How do you understand the bid-ask spread in a prediction market?
Short answer
In a prediction market, the bid is the highest price a buyer is willing to pay for a share, the ask is the lowest price a seller is willing to accept, and the spread is the gap between them. A wider spread means you pay more to enter or exit a position than the midpoint price would suggest, which raises your effective trading cost.
What to know
Every prediction market with an order book operates on two prices at once. The bid represents demand — the best price available from someone who wants to buy. The ask represents supply — the best price available from someone who wants to sell. If you want to trade immediately, you take whichever side is available: buy at the ask or sell at the bid.
The spread is the numerical difference between those two prices. If the ask is a few cents above the bid, that gap is the cost of immediacy. When you buy at the ask and later sell at the bid without the underlying probability changing at all, you come out behind by roughly the size of the spread. This is sometimes called the round-trip cost.
Spread size depends on liquidity. Markets with many active participants and large volumes tend to have tight spreads, meaning the bid and ask are very close together. Thin markets, or markets near resolution where uncertainty is low but participation has dried up, can have wide spreads that make trading expensive relative to any edge you might perceive.
The midpoint between the bid and the ask is often treated as a rough proxy for the market's current implied probability. A share priced at the midpoint of a spread reflects the aggregate expectation of all active participants, but you cannot actually trade at the midpoint unless you place a limit order and wait for someone to meet you there.
Key points
- The bid is the highest price any buyer currently offers; the ask is the lowest price any seller currently accepts.
- The spread is the distance between them and represents a hidden cost embedded in every immediate trade.
- Buying at the ask and selling at the bid — even with no change in probability — results in a loss equal to the spread.
- Tight spreads signal a liquid, competitive market; wide spreads signal thin or uncertain participation.
- You can avoid paying the spread by placing a limit order at or near the midpoint, but your order may not fill quickly or at all.
- Spread costs compound if you enter and exit a position multiple times.
Steps
- Look at the current order book for the market you are interested in and identify the best bid and best ask on the outcome you want to trade.
- Calculate the spread by subtracting the bid from the ask. A smaller number means lower immediate trading cost.
- Compare the spread to the midpoint price to assess what percentage of your position value you are giving up just by trading at market price.
- Decide whether to accept the ask price for an immediate fill or place a limit order closer to the midpoint and wait for a counterparty.
- If you place a limit order, monitor whether it gets filled, since a limit order that sits unfilled leaves your capital idle and the opportunity may pass.
- Before exiting a position, check the spread again, because it can widen or narrow significantly between the time you opened and when you want to close.
- Account for the round-trip spread cost when evaluating whether a trade makes sense, since you pay it on the way in and again on the way out.
How it compares
- In a traditional stock market, bid-ask spreads work the same way, but markets typically have market makers whose job is to narrow spreads and provide liquidity.

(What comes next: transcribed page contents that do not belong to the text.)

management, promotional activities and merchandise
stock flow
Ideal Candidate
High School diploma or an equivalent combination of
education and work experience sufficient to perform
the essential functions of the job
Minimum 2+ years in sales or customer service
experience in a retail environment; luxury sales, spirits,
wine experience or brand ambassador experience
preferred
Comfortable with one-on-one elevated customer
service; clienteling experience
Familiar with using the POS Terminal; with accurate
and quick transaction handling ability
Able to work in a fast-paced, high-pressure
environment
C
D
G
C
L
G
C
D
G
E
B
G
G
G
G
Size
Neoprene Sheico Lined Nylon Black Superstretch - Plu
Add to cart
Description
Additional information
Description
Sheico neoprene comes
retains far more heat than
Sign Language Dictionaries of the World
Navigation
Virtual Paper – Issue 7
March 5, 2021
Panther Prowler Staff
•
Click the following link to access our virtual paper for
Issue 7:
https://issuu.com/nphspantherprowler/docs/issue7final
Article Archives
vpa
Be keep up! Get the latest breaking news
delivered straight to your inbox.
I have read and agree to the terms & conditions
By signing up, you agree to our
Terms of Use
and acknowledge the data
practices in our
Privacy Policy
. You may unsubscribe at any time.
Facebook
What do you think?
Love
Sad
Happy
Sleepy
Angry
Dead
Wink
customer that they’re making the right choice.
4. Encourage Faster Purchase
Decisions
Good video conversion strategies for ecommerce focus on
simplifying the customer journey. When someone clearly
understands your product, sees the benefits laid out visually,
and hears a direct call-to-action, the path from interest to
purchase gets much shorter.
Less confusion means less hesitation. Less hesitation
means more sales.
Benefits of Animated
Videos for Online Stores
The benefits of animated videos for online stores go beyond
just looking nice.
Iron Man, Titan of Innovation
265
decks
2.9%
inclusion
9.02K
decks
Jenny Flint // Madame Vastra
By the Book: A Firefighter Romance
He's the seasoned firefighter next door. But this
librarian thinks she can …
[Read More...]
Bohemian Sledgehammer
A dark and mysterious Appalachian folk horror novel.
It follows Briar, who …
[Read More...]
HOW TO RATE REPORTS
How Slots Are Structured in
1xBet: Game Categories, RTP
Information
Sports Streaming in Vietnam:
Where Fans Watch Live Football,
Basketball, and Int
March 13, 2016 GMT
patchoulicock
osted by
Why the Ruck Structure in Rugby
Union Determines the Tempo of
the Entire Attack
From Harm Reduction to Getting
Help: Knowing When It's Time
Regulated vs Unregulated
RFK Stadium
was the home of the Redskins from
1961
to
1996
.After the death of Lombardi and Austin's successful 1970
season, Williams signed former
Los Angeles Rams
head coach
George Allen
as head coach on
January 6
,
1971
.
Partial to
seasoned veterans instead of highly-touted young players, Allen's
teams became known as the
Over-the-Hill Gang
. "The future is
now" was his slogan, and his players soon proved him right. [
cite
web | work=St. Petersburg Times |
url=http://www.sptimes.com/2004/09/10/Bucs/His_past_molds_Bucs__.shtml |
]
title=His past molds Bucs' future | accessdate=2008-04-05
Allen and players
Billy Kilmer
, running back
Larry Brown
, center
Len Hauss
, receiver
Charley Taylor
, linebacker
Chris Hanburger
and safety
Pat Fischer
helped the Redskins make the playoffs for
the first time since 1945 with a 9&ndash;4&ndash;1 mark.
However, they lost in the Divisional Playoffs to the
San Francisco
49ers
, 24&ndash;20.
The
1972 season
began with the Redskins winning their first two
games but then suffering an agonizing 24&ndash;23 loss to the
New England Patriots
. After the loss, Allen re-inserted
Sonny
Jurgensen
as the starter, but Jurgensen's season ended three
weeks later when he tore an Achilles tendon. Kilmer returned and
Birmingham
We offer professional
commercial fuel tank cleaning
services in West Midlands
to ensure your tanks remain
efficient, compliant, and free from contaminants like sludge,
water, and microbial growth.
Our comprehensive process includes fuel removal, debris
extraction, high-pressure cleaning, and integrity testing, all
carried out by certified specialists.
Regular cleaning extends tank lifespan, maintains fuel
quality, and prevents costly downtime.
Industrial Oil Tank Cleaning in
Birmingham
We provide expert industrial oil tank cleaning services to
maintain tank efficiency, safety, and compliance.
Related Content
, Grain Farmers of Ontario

- In a prediction market, liquidity often comes from other traders rather than dedicated market makers, so spreads can be wider and more variable, especially on niche or low-volume markets.
- Compared to fixed-odds gambling, where the operator sets a take that is always embedded in the price, prediction market spreads are visible in the order book and can vary in real time based on participation.
- Unlike a poll, which reflects stated intentions, a prediction market spread reveals actual willingness to commit money at specific prices, which some analysts consider more informative about genuine uncertainty.
FAQ
What does it mean when the spread is very wide?
A wide spread usually indicates low liquidity or high uncertainty about the outcome. It means there is a significant gap between what buyers are willing to pay and what sellers are willing to accept, and trading immediately will cost you more relative to the underlying probability.
Can the spread change after I place an order?
Yes. Spreads fluctuate constantly as new orders come in and existing orders are filled or cancelled. A spread that was narrow when you checked may be wider or narrower by the time your limit order is visible in the book.
Is the midpoint always an accurate reflection of the true probability?
The midpoint is a useful reference but not a guarantee. In illiquid markets with few participants, the midpoint can be skewed by a single large order or reflect stale prices from inactive traders rather than genuine current sentiment.
Does the spread affect both sides of a binary market equally?
Not necessarily. Each outcome in a binary market, the yes side and the no side, has its own order book with its own bid and ask. The spread on one side may be tighter or wider than on the other depending on where trading activity is concentrated.
What is a limit order and how does it help with spreads?
A limit order is an instruction to buy or sell only at a price you specify or better. Placing a limit order at the midpoint means you are adding to the order book rather than taking from it, which means you may avoid paying the spread entirely if another trader accepts your price.
Do larger trades face higher spread costs?
Often yes. A large order may exhaust the available liquidity at the best bid or ask, so portions of the order fill at progressively worse prices as it moves through the book. This is called market impact and is a reason why large traders sometimes split orders over time.